When we make these big policies—and I talked about this recently, like the idea of—I think this was on a podcast too, sometimes we overpublicize our business, like so many rules and so many guidelines and so many structures, it can get a little bit carried away. 

Just really think all the way through. In doing this, you’ve essentially created a salary, an income threshold. There’s only so much you can make because you’ve removed gratuity, right? So you’re going to just make your flat rate, basically, whatever it is, and you can’t make less because somebody can’t just stiff you and you don’t get the tip. Just can’t make more really. And so really thinking through is this benefiting me? Is this positioning me in the way I want to be positioned? Am I really going all in with my messaging so that people understand why it is that I’m doing this?
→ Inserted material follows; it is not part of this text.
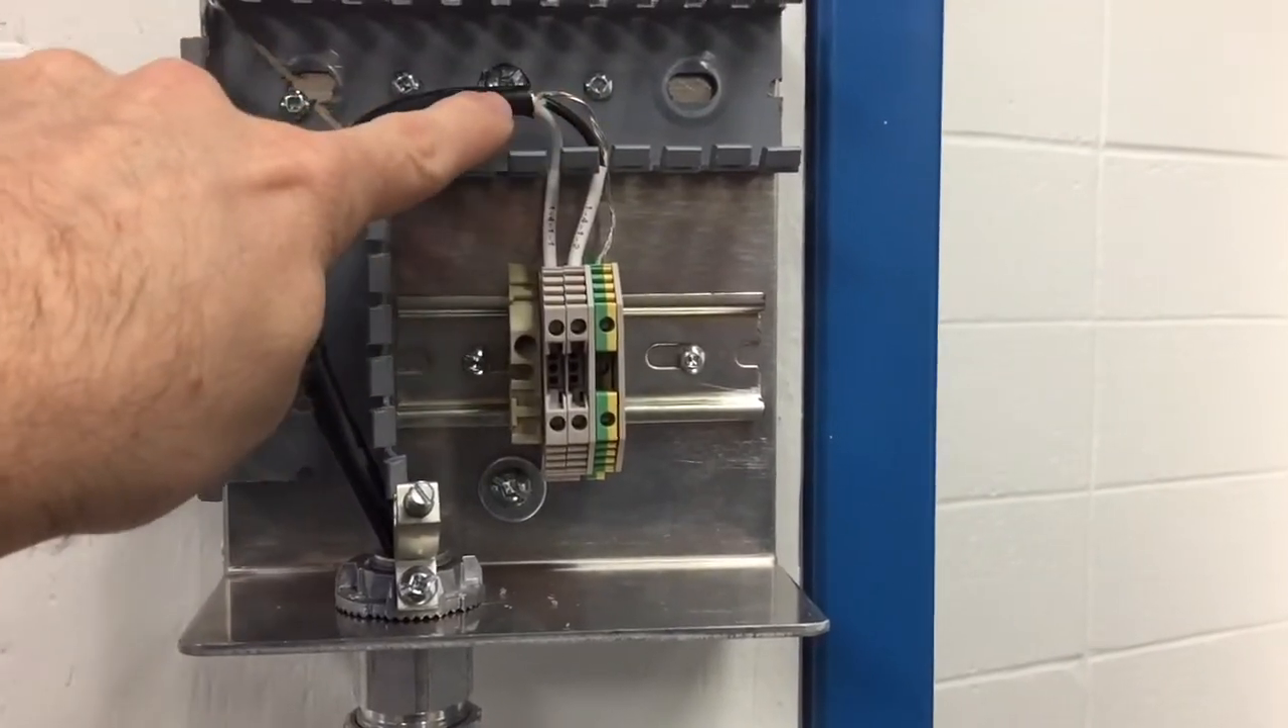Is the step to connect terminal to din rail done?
Yes.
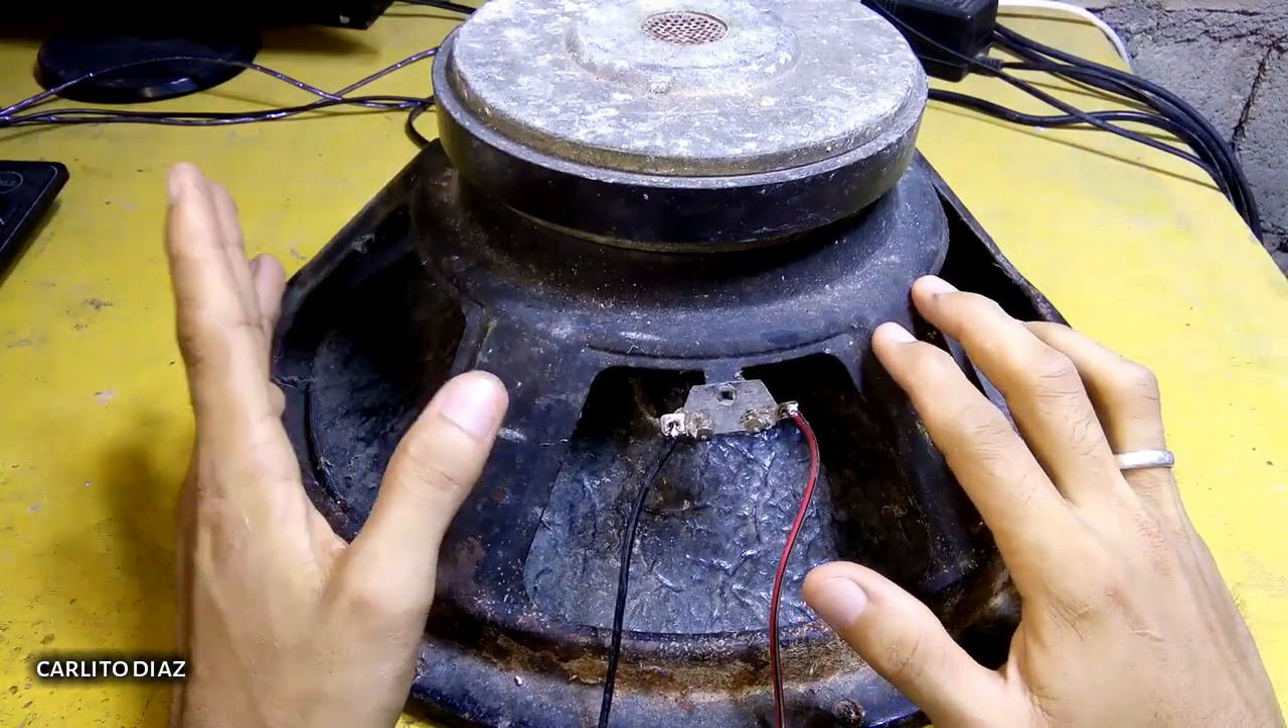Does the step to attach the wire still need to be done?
No.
And is this giving me the desired result that I’m looking for? Right? 

I understand the values behind it, the ideas of equity and equality, and for some people it’s simplified pricing, and whatever it is, I totally understand, but just make sure that your efforts, when we’re doing these things are really aligned in giving the result that you’re looking for and you’re making the impact that you’re seeking and that you are still taking care of your financial stability. 

I think that when we are, when we’re doing this, like really ask yourself, is this is my business ready for this right now? Or if I continue growing and continue earning price increases naturally, will that gratuity follow off as a attrition on its own, just as it would for other professionals, as they’re starting to grow and build their business? 

Just a little food for thought. I respect you either way, whatever your decision is. I just wanted to in full explain my perspective of it, my thoughts on it, and again, as always, I’m here for the conversation. So hit me up in the DMs. Let me know what’s come up for you. If you’re somebody who has stopped accepting gratuity and it’s been a landslide victory, I’d love to hear from you as well. 

So the salon owner who reached out to me and said that they’d love to do it, but, but doesn’t make sense fiscally on paper for them, their stylists would lose money, I hear you on that too. And thank you for being a part of the conversation and sharing that with me. 

As I always say, so much love, happy business building, and I’ll see you on the next one.